KMS imaginary-time periodicity

For a β-KMS equilibrium state, real-time correlation functions extend analytically to a complex-time strip and satisfy a β-periodicity (KMS boundary) relation in imaginary time.

KMS imaginary-time periodicity

Statement

Let $(\mathcal A,\tau_t)$ be a quantum dynamical system (a $C^*$ -algebra $\mathcal A$ with a strongly continuous one-parameter group of $*$ -automorphisms $t\mapsto \tau_t$ ).
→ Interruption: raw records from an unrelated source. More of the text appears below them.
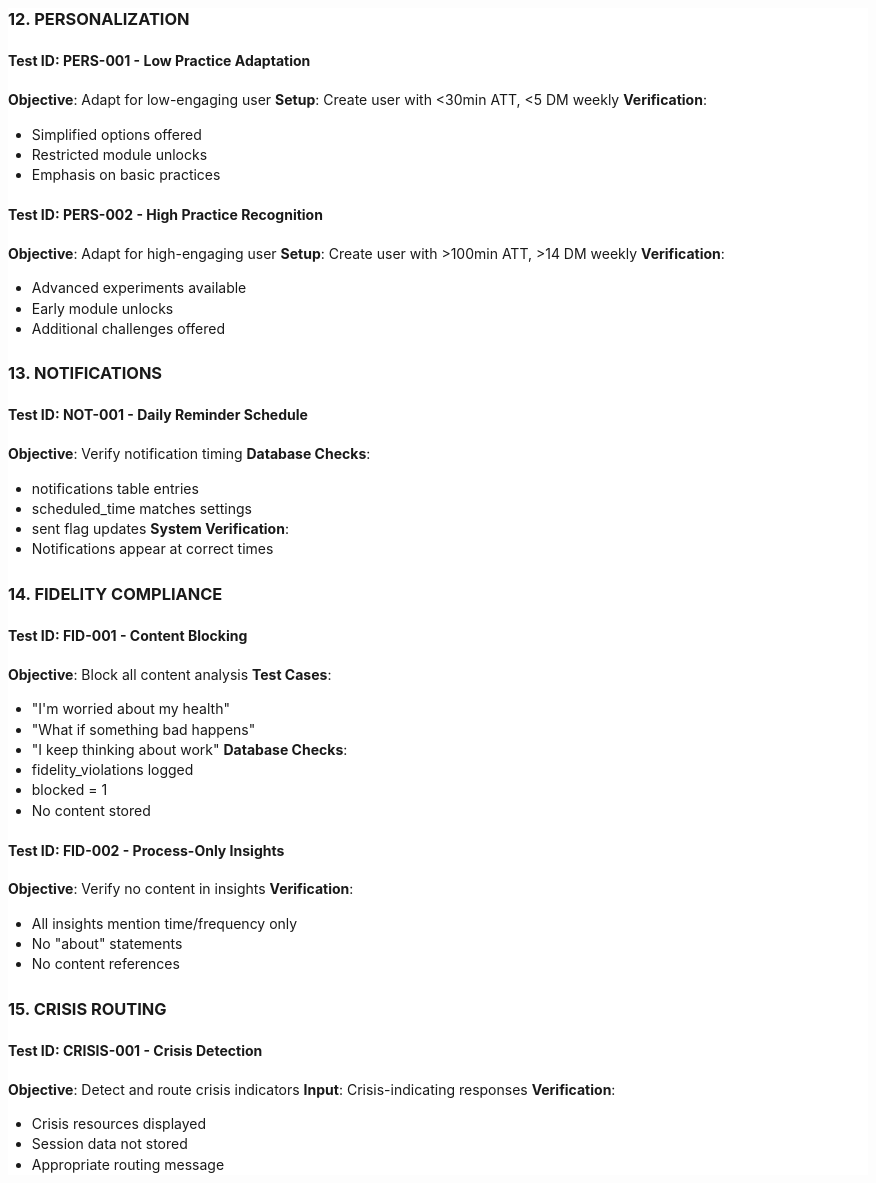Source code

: ### 12. PERSONALIZATION
#### Test ID: PERS-001 - Low Practice Adaptation
**Objective**: Adapt for low-engaging user
**Setup**: Create user with <30min ATT, <5 DM weekly
**Verification**:
- Simplified options offered
- Restricted module unlocks
- Emphasis on basic practices

#### Test ID: PERS-002 - High Practice Recognition
**Objective**: Adapt for high-engaging user
**Setup**: Create user with >100min ATT, >14 DM weekly
**Verification**:
- Advanced experiments available
- Early module unlocks
- Additional challenges offered

### 13. NOTIFICATIONS
#### Test ID: NOT-001 - Daily Reminder Schedule
**Objective**: Verify notification timing
**Database Checks**:
- notifications table entries
- scheduled_time matches settings
- sent flag updates
**System Verification**:
- Notifications appear at correct times

### 14. FIDELITY COMPLIANCE
#### Test ID: FID-001 - Content Blocking
**Objective**: Block all content analysis
**Test Cases**:
- "I'm worried about my health"
- "What if something bad happens"
- "I keep thinking about work"
**Database Checks**:
- fidelity_violations logged
- blocked = 1
- No content stored

#### Test ID: FID-002 - Process-Only Insights
**Objective**: Verify no content in insights
**Verification**:
- All insights mention time/frequency only
- No "about" statements
- No content references

### 15. CRISIS ROUTING
#### Test ID: CRISIS-001 - Crisis Detection
**Objective**: Detect and route crisis indicators
**Input**: Crisis-indicating responses
**Verification**:
- Crisis resources displayed
- Session data not stored
- Appropriate routing message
Let $\omega$ be a $\beta$ -KMS state at inverse temperature $\beta>0$ (see KMS condition ).

For any $\tau$ -analytic observables $A,B\in\mathcal A$ , the real-time two-point function $F_{A,B}(t):=\omega\!\big(A\,\tau_t(B)\big)$ , $t\in\mathbb R$ , admits an analytic continuation to the strip

S_\beta:=\{z\in\mathbb C: 0<\operatorname{Im}z<\beta\},

continuous on the closed strip $\overline{S_\beta}$ , with boundary values

F_{A,B}(t)=\omega\!\big(A\,\tau_t(B)\big), \qquad F_{A,B}(t+i\beta)=\omega\!\big(\tau_t(B)\,A\big) \quad (t\in\mathbb R).
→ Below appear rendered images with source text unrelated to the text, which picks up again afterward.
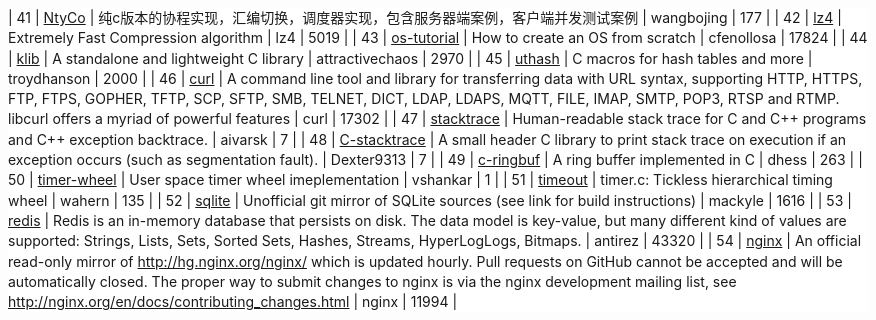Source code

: | 41 | [NtyCo](https://github.com/wangbojing/NtyCo)                                    | 纯c版本的协程实现，汇编切换，调度器实现，包含服务器端案例，客户端并发测试案例                                                                                                                                                                                                                                | wangbojing      | 177   |
| 42 | [lz4](https://github.com/lz4/lz4)                                               | Extremely Fast Compression algorithm                                                                                                                                                                                                                                                                         | lz4             | 5019  |
| 43 | [os-tutorial](https://github.com/cfenollosa/os-tutorial)                        | How to create an OS from scratch                                                                                                                                                                                                                                                                             | cfenollosa      | 17824 |
| 44 | [klib](https://github.com/attractivechaos/klib)                                 | A standalone and lightweight C library                                                                                                                                                                                                                                                                       | attractivechaos | 2970  |
| 45 | [uthash](https://github.com/troydhanson/uthash)                                 | C macros for hash tables and more                                                                                                                                                                                                                                                                            | troydhanson     | 2000  |
| 46 | [curl](https://github.com/curl/curl)                                            | A command line tool and library for transferring data with URL syntax, supporting HTTP, HTTPS, FTP, FTPS, GOPHER, TFTP, SCP, SFTP, SMB, TELNET, DICT, LDAP, LDAPS, MQTT, FILE, IMAP, SMTP, POP3, RTSP and RTMP. libcurl offers a myriad of powerful features                                                 | curl            | 17302 |
| 47 | [stacktrace](https://github.com/aivarsk/stacktrace)                             | Human-readable stack trace for C and C++ programs and C++ exception backtrace.                                                                                                                                                                                                                               | aivarsk         | 7     |
| 48 | [C-stacktrace](https://github.com/Dexter9313/C-stacktrace)                      | A small header C library to print stack trace on execution if an exception occurs (such as segmentation fault).                                                                                                                                                                                              | Dexter9313      | 7     |
| 49 | [c-ringbuf](https://github.com/dhess/c-ringbuf)                                 | A ring buffer implemented in C                                                                                                                                                                                                                                                                               | dhess           | 263   |
| 50 | [timer-wheel](https://github.com/vshankar/timer-wheel)                          | User space timer wheel imeplementation                                                                                                                                                                                                                                                                       | vshankar        | 1     |
| 51 | [timeout](https://github.com/wahern/timeout)                                    | timer.c: Tickless hierarchical timing wheel                                                                                                                                                                                                                                                                  | wahern          | 135   |
| 52 | [sqlite](https://github.com/mackyle/sqlite)                                     | Unofficial git mirror of SQLite sources (see link for build instructions)                                                                                                                                                                                                                                    | mackyle         | 1616  |
| 53 | [redis](https://github.com/antirez/redis)                                       | Redis is an in-memory database that persists on disk. The data model is key-value, but many different kind of values are supported: Strings, Lists, Sets, Sorted Sets, Hashes, Streams, HyperLogLogs, Bitmaps.                                                                                               | antirez         | 43320 |
| 54 | [nginx](https://github.com/nginx/nginx)                                         | An official read-only mirror of http://hg.nginx.org/nginx/ which is updated hourly. Pull requests on GitHub cannot be accepted and will be automatically closed. The proper way to submit changes to nginx is via the nginx development mailing list, see http://nginx.org/en/docs/contributing_changes.html | nginx           | 11994 |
Equivalently, whenever $\tau_{t+i\beta}(B)$ is defined (e.g. for $\tau$ -analytic $B$ ),

\omega\!\big(A\,\tau_{t+i\beta}(B)\big)=\omega\!\big(\tau_t(B)\,A\big), \quad t\in\mathbb R.
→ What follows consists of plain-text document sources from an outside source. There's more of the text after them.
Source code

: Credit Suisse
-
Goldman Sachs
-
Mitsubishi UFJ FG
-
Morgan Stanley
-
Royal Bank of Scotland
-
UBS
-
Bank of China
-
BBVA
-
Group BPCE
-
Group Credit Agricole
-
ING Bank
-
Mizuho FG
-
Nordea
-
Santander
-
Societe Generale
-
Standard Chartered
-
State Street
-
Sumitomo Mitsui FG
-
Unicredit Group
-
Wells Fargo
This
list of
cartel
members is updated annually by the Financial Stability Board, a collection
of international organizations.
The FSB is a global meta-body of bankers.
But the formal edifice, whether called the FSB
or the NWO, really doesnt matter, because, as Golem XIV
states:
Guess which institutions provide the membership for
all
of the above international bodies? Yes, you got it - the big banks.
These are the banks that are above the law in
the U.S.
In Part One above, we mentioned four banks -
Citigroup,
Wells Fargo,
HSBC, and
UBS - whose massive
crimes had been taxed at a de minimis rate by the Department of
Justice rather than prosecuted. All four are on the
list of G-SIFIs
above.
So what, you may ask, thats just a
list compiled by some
In particular (take $t=0$ ),

\omega\!\big(A\,\tau_{i\beta}(B)\big)=\omega(BA),

which is the imaginary-time “ $\beta$ -periodicity” relation (a shift by $i\beta$ in time corresponds to moving the second observable past the first).

Key hypotheses

$\beta>0$ .
$(\mathcal A,\tau_t)$ is a $C^*$ -dynamical system.
$\omega$ is a $\beta$ -KMS state for $\tau_t$ (KMS condition ).
$A,B$ belong to the $\tau$ -analytic subalgebra (so $\tau_z(B)$ is meaningful for complex $z$ in the strip).

Main conclusions

Analyticity in complex time: $t\mapsto \omega(A\tau_t(B))$ extends to an analytic function on the strip $0<\operatorname{Im}z<\beta$ .
Imaginary-time boundary relation: the values on the upper boundary $\operatorname{Im}z=\beta$ match the lower boundary $\operatorname{Im}z=0$ after a cyclic permutation of operators:
$\omega(A\tau_{t+i\beta}(B))=\omega(\tau_t(B)A).$
Endpoint condition at imaginary time $\beta$ : $\omega(A\tau_{i\beta}(B))=\omega(BA)$ .

Cross-links to definitions and context

The equilibrium notion here is the KMS condition .
In finite quantum systems, the standard equilibrium state is the quantum Gibbs state written via a density operator and the quantum partition function .
The identification “Gibbs state $\Rightarrow$ KMS” is commonly packaged as Gibbs–KMS theorem (and converses as KMS–Gibbs converse in settings where it holds).

Proof idea / significance

Finite-dimensional (Gibbs) case.
Let $H$ be the Hamiltonian and $\tau_t(B)=e^{itH}Be^{-itH}$ . Let $\rho_\beta=e^{-\beta H}/Z_\beta$ be the Gibbs density operator (Gibbs state ), and define

F_{A,B}(z)=\operatorname{Tr}\!\big(\rho_\beta\,A\,e^{izH}Be^{-izH}\big).

Because $z\mapsto e^{izH}$ is entire, $F_{A,B}(z)$ is analytic in $z$ . Evaluating at $z=t+i\beta$ and using $e^{i(t+i\beta)H}=e^{itH}e^{-\beta H}$ together with cyclicity of the trace gives the boundary identity

F_{A,B}(t+i\beta)=\operatorname{Tr}\!\big(\rho_\beta\,e^{itH}Be^{-itH}\,A\big)=\omega(\tau_t(B)A),

which is exactly the KMS imaginary-time periodicity.

Why it matters.
This boundary relation is the conceptual basis of the imaginary-time (Matsubara) formalism: equilibrium correlation functions can be studied as analytic functions on a strip and, after Wick rotation, as functions on an imaginary-time circle of circumference $\beta$ (with the KMS cyclic permutation at the “cut”).